(849.9) Loss of Mitochondrial Dynamics Proteins Mitofusin-2 and Drp-1 in Myocardial Ischemia-Reperfusion Injury Is Prevented by Matrix Metalloproteinase-2 Preferring Inhibitors

Poster Board Number: E9

Wesam Bassiouni (Faculty of Medicine and Dentistry, University of Alberta), John Seubert (Faculty of Medicine and Dentistry, University of Alberta, Faculty of Medicine and Dentistry, University of Alberta), Richard Schulz (Faculty of Medicine and Dentistry, University of Alberta, Faculty of Medicine and Dentistry, University of Alberta)

Objective:

 Matrix metalloproteinase-2 (MMP-2) is a ubiquitous protease that cleaves several extracellular and intracellular proteins. MMP-2 is activated intracellularly in response to enhanced oxidative stress resulting from myocardial ischemia/reperfusion (I/R) injury. Oxidative stress impairs mitochondrial function which is regulated by different proteins including mitofusin-2 (Mfn-2) and dynamin-related protein-1 (Drp-1) which control mitochondrial dynamics involving fusion and fission, respectively. As both proteins are localized at the mitochondrial outer membrane and MMP-2 is localized at the mitochondrial-endoplasmic reticulum associated membrane we hypothesized that MMP-2 may proteolyze Mfn-2 and Drp-1. We therefore investigated whether inhibition of MMP-2 could protect against the loss of mitochondrial dynamics proteins during I/R injury.

Methods:

Hearts isolated from 3 month old C57BL/6J mice were perfused according to Langendorff at constant pressure and subjected to I/R injury (30 min ischemia and 40 min reperfusion) in absence or presence of MMP-2 preferring inhibitors ARP-100 (10 µM) or ONO-4817 (50 µM) or their vehicle (n=5 hearts per group). Effects on mechanical function were recorded.  At the end of reperfusion, the hearts were homogenized and subcellular fractions were prepared. The degradation of troponin I (TnI), an intracellular MMP-2 target, was measured in the cytosolic fraction as a marker of MMP-2 activity. Levels of Mfn-2 and Drp-1 in the mitochondrial fraction were also measured using western blot. In silico analysis of potential MMP-2 cleavage sites was performed using Procleave.

Results:

ARP-100 or ONO-4817 significantly increased left ventricular developed pressure compared to vehicle-treated I/R hearts (% of pre-ischemic baseline value at R40: IR+vehicle 25.5±3.2, IR+ARP 50.1±3.2, IR+ONO 57.3±1.6%, plt;0.05). Similarly, both inhibitors significantly improved the rates of contraction and relaxation (+/-dP/dt).

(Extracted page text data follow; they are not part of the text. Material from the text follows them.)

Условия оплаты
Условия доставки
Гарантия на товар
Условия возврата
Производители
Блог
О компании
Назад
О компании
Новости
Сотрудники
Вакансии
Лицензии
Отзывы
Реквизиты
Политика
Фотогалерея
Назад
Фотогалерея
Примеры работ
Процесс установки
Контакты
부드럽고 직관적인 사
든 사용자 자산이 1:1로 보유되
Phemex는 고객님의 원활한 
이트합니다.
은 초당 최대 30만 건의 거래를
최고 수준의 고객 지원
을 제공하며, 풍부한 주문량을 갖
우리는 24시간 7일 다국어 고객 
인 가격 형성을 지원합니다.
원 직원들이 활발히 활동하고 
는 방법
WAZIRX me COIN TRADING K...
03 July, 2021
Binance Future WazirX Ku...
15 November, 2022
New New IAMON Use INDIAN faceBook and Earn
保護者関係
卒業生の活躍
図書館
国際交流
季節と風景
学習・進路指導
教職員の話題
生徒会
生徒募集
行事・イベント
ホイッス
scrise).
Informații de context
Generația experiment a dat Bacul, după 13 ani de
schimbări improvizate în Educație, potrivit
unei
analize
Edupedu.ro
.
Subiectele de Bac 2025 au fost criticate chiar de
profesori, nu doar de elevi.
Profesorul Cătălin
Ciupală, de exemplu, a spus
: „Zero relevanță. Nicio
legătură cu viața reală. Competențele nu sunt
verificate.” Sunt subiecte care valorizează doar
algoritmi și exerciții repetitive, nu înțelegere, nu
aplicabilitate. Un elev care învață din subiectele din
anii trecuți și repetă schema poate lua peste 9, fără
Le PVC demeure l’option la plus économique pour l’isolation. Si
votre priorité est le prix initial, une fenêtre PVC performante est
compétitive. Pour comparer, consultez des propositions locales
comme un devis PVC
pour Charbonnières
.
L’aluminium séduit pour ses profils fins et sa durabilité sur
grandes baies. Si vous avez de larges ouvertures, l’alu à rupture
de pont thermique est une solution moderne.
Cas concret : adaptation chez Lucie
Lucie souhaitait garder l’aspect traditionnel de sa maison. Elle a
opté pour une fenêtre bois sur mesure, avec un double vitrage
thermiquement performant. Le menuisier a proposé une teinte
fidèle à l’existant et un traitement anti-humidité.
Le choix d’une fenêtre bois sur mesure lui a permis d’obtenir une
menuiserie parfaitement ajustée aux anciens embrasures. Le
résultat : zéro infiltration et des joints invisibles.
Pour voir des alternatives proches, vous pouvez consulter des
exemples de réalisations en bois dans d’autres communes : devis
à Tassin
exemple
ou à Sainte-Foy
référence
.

TnI loss was increased in I/R hearts as shown by a significant reduction in TnI (~30 kDa) and the appearance of an ~22 kDa band. ARP-100 or ONO-4817 attenuated TnI loss, indicating MMP-2 activation. Levels of Mfn-2 and Drp-1 in the mitochondrial fraction were significantly reduced in the I/R group and ARP-100 or ONO-4817 attenuated this reduction (plt;0.05). Similar results were obtained using a different Mfn-2 antibody that binds to its C-terminus. In silico analysis of both mouse Mfn-2 and Drp-1 sequences showed several potential sites that could be targeted by MMP-2.

Conclusions:

During myocardial I/R injury, MMP-2 may affect mitochondrial dynamics by proteolysis of Mfn-2 and Drp-1. Inhibition of MMP-2 activity could protect against cardiac contractile dysfunction in part by preserving these proteins affecting mitochondrial fusion and fission.

Canadian Institutes of Health Research (to RS and JMS); Alberta Innovates Graduate Student Scholarship (to WB).